The account we normally use to pay for child care is flushed with cash and its making me question why we choose incur this this expense in the first place. Shouldn’t the lower earning parent (me in this case) fall on the sword and stay at home with the kids?
After daycare, our next highest expense is our mortgage which is easily covered by either of our salaries alone. This was designed on purpose. As we continue down the list of our expenses, you’ll find the same theme. If we were to use my salary as a base, there would be less room for discretionary spending and we definitely would not be able to max out our retirement contributions, but we’d live relatively comfortable.
Becoming a stay at home dad?
I know it’d be challenging, but I think I would be an excellent stay at home dad. But do I really want to be? I don’t know! I talk about it so much and Im starting to wonder if it is really something I aspire to do. What I do know is that using this time as a comparison for what life might be as a stay at home dad is not fair, given that work is always on the back of my mind.

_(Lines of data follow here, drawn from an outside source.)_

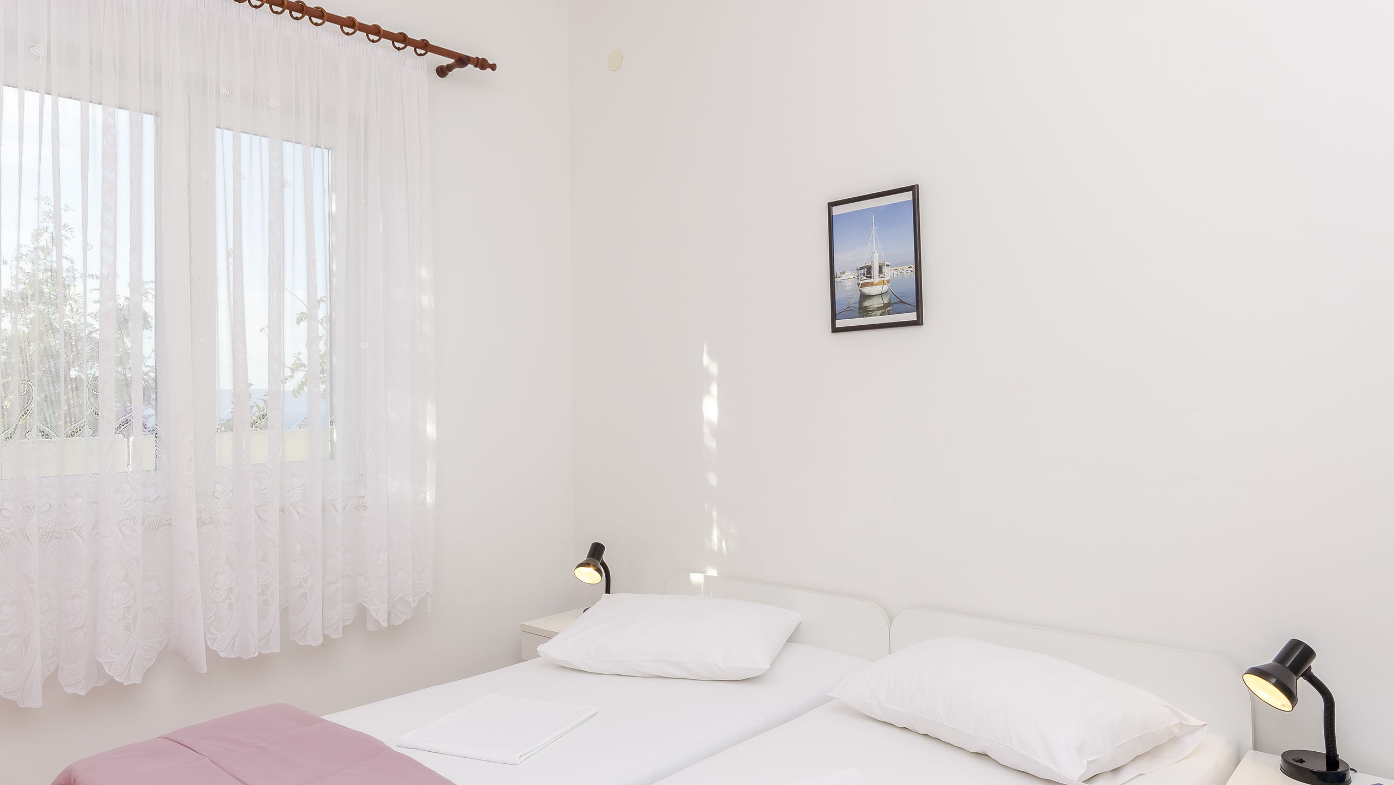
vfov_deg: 47.7
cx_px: 703
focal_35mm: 24
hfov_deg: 76.3
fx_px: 887
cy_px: 371
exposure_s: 1/160
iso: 250
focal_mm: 14
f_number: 9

and its a big one…STUDENT LOANS! We both have balances and we don’t consider them as household expenses. So even though the household expenses would be covered if either of us would to leave or lose our jobs, our individual expenses would not be.
Side note: I do, however, take our balances into account when I calculate our household net-worth.
Student loans have been the biggest ball and chain for me. That’s why I decided to get more aggressive and get them paid off. Back to the salt mines I go!